**Provided data**
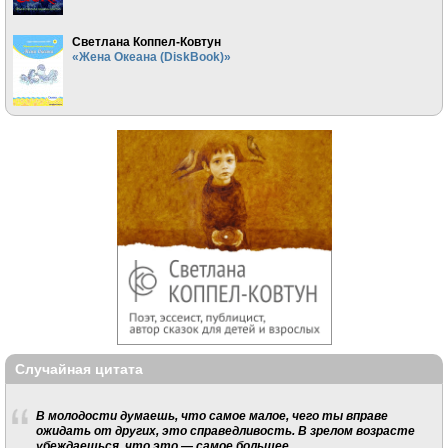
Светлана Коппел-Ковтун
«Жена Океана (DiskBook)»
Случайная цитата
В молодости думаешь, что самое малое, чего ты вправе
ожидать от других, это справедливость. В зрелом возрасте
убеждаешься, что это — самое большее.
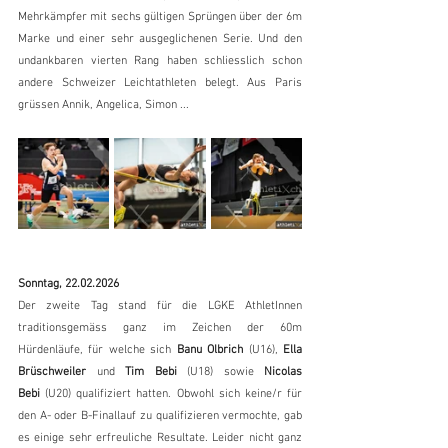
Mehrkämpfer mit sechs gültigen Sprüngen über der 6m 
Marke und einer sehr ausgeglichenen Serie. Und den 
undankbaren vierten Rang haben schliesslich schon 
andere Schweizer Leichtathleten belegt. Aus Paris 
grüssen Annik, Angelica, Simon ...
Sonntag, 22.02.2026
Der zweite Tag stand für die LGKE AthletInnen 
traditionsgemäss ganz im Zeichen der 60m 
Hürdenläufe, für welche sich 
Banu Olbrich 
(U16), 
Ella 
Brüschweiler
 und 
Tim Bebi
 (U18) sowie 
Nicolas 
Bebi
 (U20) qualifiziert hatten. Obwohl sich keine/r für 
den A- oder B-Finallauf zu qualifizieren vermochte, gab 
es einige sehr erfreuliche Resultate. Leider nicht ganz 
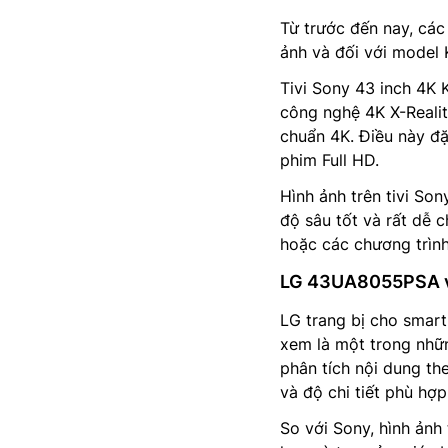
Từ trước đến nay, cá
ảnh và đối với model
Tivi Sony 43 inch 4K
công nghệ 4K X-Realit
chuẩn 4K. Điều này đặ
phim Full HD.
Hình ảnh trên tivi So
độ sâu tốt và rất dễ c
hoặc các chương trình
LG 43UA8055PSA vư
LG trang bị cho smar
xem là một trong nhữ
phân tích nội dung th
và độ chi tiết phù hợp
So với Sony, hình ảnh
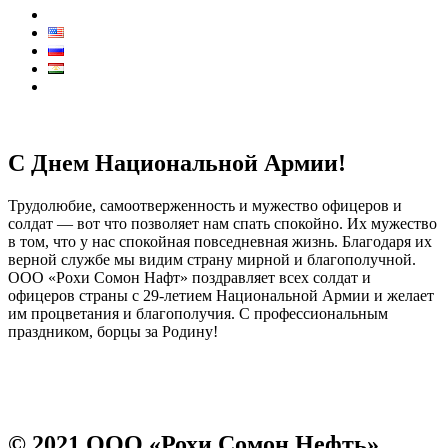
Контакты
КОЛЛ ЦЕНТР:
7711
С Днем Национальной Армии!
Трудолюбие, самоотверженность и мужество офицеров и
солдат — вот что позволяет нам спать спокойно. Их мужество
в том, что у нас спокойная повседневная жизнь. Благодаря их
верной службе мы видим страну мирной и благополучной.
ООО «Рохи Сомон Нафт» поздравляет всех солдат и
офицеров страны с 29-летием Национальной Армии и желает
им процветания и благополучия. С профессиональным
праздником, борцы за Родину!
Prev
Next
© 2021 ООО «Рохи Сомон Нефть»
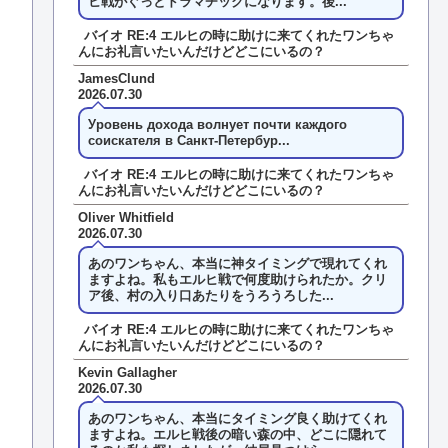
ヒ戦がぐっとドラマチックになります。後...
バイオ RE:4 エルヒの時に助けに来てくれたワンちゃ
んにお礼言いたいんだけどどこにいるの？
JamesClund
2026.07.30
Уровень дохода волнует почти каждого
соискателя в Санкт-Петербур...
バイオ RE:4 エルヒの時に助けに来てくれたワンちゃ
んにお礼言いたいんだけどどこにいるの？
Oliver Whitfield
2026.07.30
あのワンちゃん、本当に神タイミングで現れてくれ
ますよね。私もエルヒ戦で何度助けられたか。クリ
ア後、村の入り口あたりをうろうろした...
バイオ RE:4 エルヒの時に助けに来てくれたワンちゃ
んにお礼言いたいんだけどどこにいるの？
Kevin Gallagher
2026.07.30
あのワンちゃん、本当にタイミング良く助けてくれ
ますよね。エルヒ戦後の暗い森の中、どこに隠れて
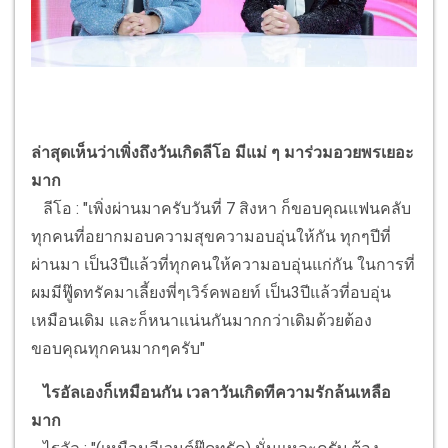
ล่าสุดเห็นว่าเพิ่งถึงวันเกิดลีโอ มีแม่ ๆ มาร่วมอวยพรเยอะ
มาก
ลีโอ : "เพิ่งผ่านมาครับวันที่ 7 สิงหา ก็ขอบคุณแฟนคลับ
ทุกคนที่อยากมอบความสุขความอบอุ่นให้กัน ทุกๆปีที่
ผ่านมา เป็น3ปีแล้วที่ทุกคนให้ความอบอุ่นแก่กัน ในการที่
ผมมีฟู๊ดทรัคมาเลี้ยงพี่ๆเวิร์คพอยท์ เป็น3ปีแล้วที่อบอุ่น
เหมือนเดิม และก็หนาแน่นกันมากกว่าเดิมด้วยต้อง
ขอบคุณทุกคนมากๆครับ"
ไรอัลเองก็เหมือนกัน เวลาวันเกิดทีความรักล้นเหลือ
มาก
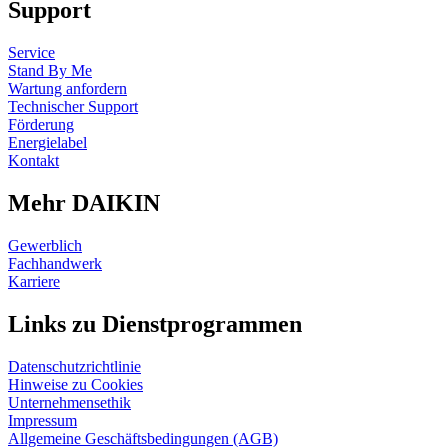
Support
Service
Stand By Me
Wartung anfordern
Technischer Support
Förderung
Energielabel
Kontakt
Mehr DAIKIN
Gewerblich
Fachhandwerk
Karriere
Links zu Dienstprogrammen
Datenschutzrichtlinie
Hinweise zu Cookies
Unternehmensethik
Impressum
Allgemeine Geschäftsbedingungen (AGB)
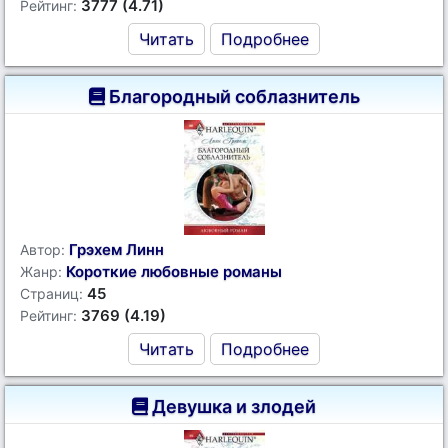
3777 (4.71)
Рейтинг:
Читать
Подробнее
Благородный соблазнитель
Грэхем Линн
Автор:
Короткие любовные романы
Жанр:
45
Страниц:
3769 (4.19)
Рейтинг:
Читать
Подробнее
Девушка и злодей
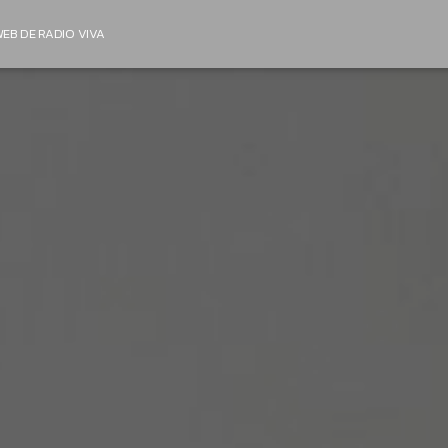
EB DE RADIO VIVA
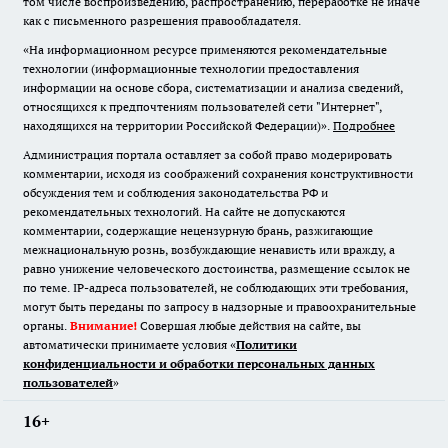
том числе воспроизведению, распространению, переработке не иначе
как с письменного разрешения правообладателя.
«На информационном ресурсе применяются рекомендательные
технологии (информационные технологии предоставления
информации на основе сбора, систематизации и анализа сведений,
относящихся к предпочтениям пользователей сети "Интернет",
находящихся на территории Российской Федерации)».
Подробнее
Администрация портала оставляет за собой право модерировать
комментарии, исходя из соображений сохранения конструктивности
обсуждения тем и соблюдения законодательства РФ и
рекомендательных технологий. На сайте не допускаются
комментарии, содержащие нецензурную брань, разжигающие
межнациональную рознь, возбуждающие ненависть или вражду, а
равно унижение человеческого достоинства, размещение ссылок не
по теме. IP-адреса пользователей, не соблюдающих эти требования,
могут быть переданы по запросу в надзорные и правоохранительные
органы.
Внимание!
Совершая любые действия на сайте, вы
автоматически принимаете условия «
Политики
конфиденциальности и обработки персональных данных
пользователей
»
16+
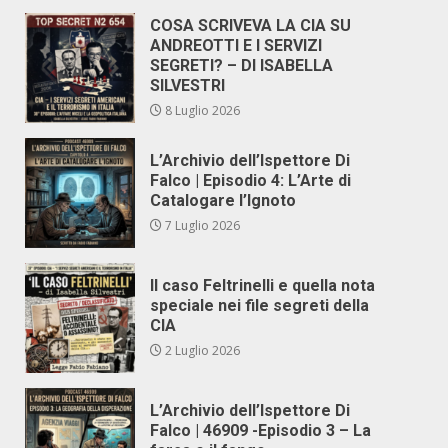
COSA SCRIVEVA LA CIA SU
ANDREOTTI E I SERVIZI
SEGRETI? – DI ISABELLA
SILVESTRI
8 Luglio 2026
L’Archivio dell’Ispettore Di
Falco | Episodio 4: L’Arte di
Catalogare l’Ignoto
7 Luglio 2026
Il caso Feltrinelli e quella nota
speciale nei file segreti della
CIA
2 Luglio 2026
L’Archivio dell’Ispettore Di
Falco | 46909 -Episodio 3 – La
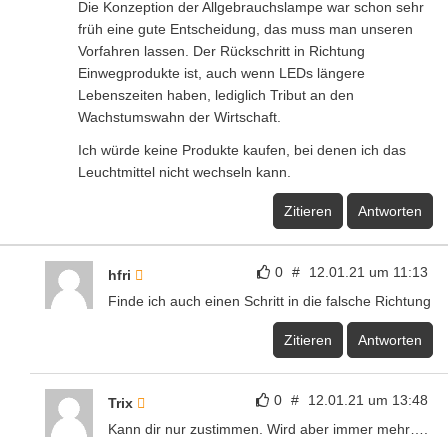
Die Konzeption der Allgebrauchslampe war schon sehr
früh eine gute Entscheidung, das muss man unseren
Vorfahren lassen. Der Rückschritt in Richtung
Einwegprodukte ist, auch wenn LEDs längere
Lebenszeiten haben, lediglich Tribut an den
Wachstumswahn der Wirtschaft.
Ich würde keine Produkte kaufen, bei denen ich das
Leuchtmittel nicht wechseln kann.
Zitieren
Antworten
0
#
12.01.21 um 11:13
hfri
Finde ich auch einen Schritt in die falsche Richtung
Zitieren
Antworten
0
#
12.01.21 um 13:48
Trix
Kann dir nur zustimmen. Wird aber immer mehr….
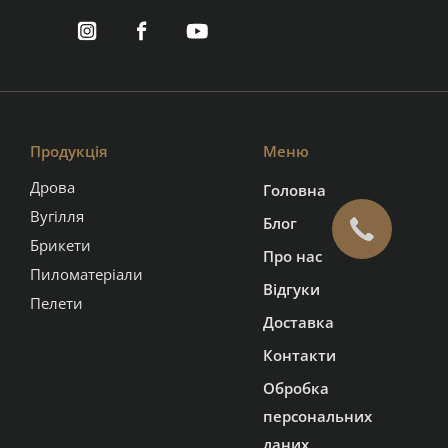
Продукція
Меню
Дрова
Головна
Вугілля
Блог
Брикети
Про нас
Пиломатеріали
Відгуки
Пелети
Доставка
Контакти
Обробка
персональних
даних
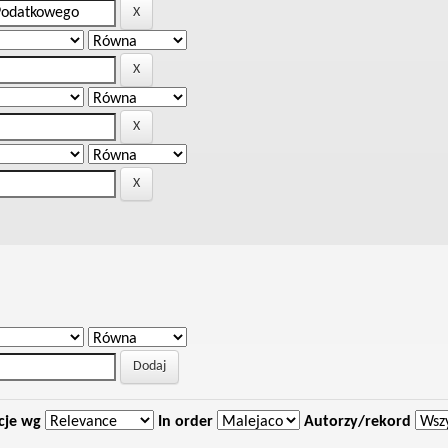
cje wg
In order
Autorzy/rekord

**Directions for this task**
Reproduce all the items with "Allgebrauchslampe" swapped for "Glühbirne" and nothing else altered, leaving out the pictures.

**Your solution**
Светлана Коппел-Ковтун
«Жена Океана (DiskBook)»
Случайная цитата
В молодости думаешь, что самое малое, чего ты вправе
ожидать от других, это справедливость. В зрелом возрасте
убеждаешься, что это — самое большее.
Mehrkämpfer mit sechs gültigen Sprüngen über der 6m 
Marke und einer sehr ausgeglichenen Serie. Und den 
undankbaren vierten Rang haben schliesslich schon 
andere Schweizer Leichtathleten belegt. Aus Paris 
grüssen Annik, Angelica, Simon ...
Sonntag, 22.02.2026
Der zweite Tag stand für die LGKE AthletInnen 
traditionsgemäss ganz im Zeichen der 60m 
Hürdenläufe, für welche sich 
Banu Olbrich 
(U16), 
Ella 
Brüschweiler
 und 
Tim Bebi
 (U18) sowie 
Nicolas 
Bebi
 (U20) qualifiziert hatten. Obwohl sich keine/r für 
den A- oder B-Finallauf zu qualifizieren vermochte, gab 
es einige sehr erfreuliche Resultate. Leider nicht ganz 
Từ trước đến nay, cá
ảnh và đối với model
Tivi Sony 43 inch 4K
công nghệ 4K X-Realit
chuẩn 4K. Điều này đặ
phim Full HD.
Hình ảnh trên tivi So
độ sâu tốt và rất dễ c
hoặc các chương trình
LG 43UA8055PSA vư
LG trang bị cho smar
xem là một trong nhữ
phân tích nội dung th
và độ chi tiết phù hợp
So với Sony, hình ảnh
Контакты
КОЛЛ ЦЕНТР:
7711
С Днем Национальной Армии!
Трудолюбие, самоотверженность и мужество офицеров и
солдат — вот что позволяет нам спать спокойно. Их мужество
в том, что у нас спокойная повседневная жизнь. Благодаря их
верной службе мы видим страну мирной и благополучной.
ООО «Рохи Сомон Нафт» поздравляет всех солдат и
офицеров страны с 29-летием Национальной Армии и желает
им процветания и благополучия. С профессиональным
праздником, борцы за Родину!
Prev
Next
© 2021 ООО «Рохи Сомон Нефть»
ヒ戦がぐっとドラマチックになります。後...
バイオ RE:4 エルヒの時に助けに来てくれたワンちゃ
んにお礼言いたいんだけどどこにいるの？
JamesClund
2026.07.30
Уровень дохода волнует почти каждого
соискателя в Санкт-Петербур...
バイオ RE:4 エルヒの時に助けに来てくれたワンちゃ
んにお礼言いたいんだけどどこにいるの？
Oliver Whitfield
2026.07.30
あのワンちゃん、本当に神タイミングで現れてくれ
ますよね。私もエルヒ戦で何度助けられたか。クリ
ア後、村の入り口あたりをうろうろした...
バイオ RE:4 エルヒの時に助けに来てくれたワンちゃ
んにお礼言いたいんだけどどこにいるの？
Kevin Gallagher
2026.07.30
あのワンちゃん、本当にタイミング良く助けてくれ
ますよね。エルヒ戦後の暗い森の中、どこに隠れて
ล่าสุดเห็นว่าเพิ่งถึงวันเกิดลีโอ มีแม่ ๆ มาร่วมอวยพรเยอะ
มาก
ลีโอ : "เพิ่งผ่านมาครับวันที่ 7 สิงหา ก็ขอบคุณแฟนคลับ
ทุกคนที่อยากมอบความสุขความอบอุ่นให้กัน ทุกๆปีที่
ผ่านมา เป็น3ปีแล้วที่ทุกคนให้ความอบอุ่นแก่กัน ในการที่
ผมมีฟู๊ดทรัคมาเลี้ยงพี่ๆเวิร์คพอยท์ เป็น3ปีแล้วที่อบอุ่น
เหมือนเดิม และก็หนาแน่นกันมากกว่าเดิมด้วยต้อง
ขอบคุณทุกคนมากๆครับ"
ไรอัลเองก็เหมือนกัน เวลาวันเกิดทีความรักล้นเหลือ
มาก
Support
Service
Stand By Me
Wartung anfordern
Technischer Support
Förderung
Energielabel
Kontakt
Mehr DAIKIN
Gewerblich
Fachhandwerk
Karriere
Links zu Dienstprogrammen
Datenschutzrichtlinie
Hinweise zu Cookies
Unternehmensethik
Impressum
Allgemeine Geschäftsbedingungen (AGB)
3777 (4.71)
Рейтинг:
Читать
Подробнее
Благородный соблазнитель
Грэхем Линн
Автор:
Короткие любовные романы
Жанр:
45
Страниц:
3769 (4.19)
Рейтинг:
Читать
Подробнее
Девушка и злодей
EB DE RADIO VIVA
том числе воспроизведению, распространению, переработке не иначе
как с письменного разрешения правообладателя.
«На информационном ресурсе применяются рекомендательные
технологии (информационные технологии предоставления
информации на основе сбора, систематизации и анализа сведений,
относящихся к предпочтениям пользователей сети "Интернет",
находящихся на территории Российской Федерации)».
Подробнее
Администрация портала оставляет за собой право модерировать
комментарии, исходя из соображений сохранения конструктивности
обсуждения тем и соблюдения законодательства РФ и
рекомендательных технологий. На сайте не допускаются
комментарии, содержащие нецензурную брань, разжигающие
межнациональную рознь, возбуждающие ненависть или вражду, а
равно унижение человеческого достоинства, размещение ссылок не
по теме. IP-адреса пользователей, не соблюдающих эти требования,
могут быть переданы по запросу в надзорные и правоохранительные
органы.
Внимание!
Совершая любые действия на сайте, вы
автоматически принимаете условия «
Политики
конфиденциальности и обработки персональных данных
пользователей
»
16+
COSA SCRIVEVA LA CIA SU
ANDREOTTI E I SERVIZI
SEGRETI? – DI ISABELLA
SILVESTRI
8 Luglio 2026
L’Archivio dell’Ispettore Di
Falco | Episodio 4: L’Arte di
Catalogare l’Ignoto
7 Luglio 2026
Il caso Feltrinelli e quella nota
speciale nei file segreti della
CIA
2 Luglio 2026
L’Archivio dell’Ispettore Di
Falco | 46909 -Episodio 3 – La
Die Konzeption der Glühbirne war schon sehr
früh eine gute Entscheidung, das muss man unseren
Vorfahren lassen. Der Rückschritt in Richtung
Einwegprodukte ist, auch wenn LEDs längere
Lebenszeiten haben, lediglich Tribut an den
Wachstumswahn der Wirtschaft.
Ich würde keine Produkte kaufen, bei denen ich das
Leuchtmittel nicht wechseln kann.
Zitieren
Antworten
0
#
12.01.21 um 11:13
hfri
Finde ich auch einen Schritt in die falsche Richtung
Zitieren
Antworten
0
#
12.01.21 um 13:48
Trix
Kann dir nur zustimmen. Wird aber immer mehr….
Продукція
Меню
Дрова
Головна
Вугілля
Блог
Брикети
Про нас
Пиломатеріали
Відгуки
Пелети
Доставка
Контакти
Обробка
персональних
даних
cje wg
In order
Autorzy/rekord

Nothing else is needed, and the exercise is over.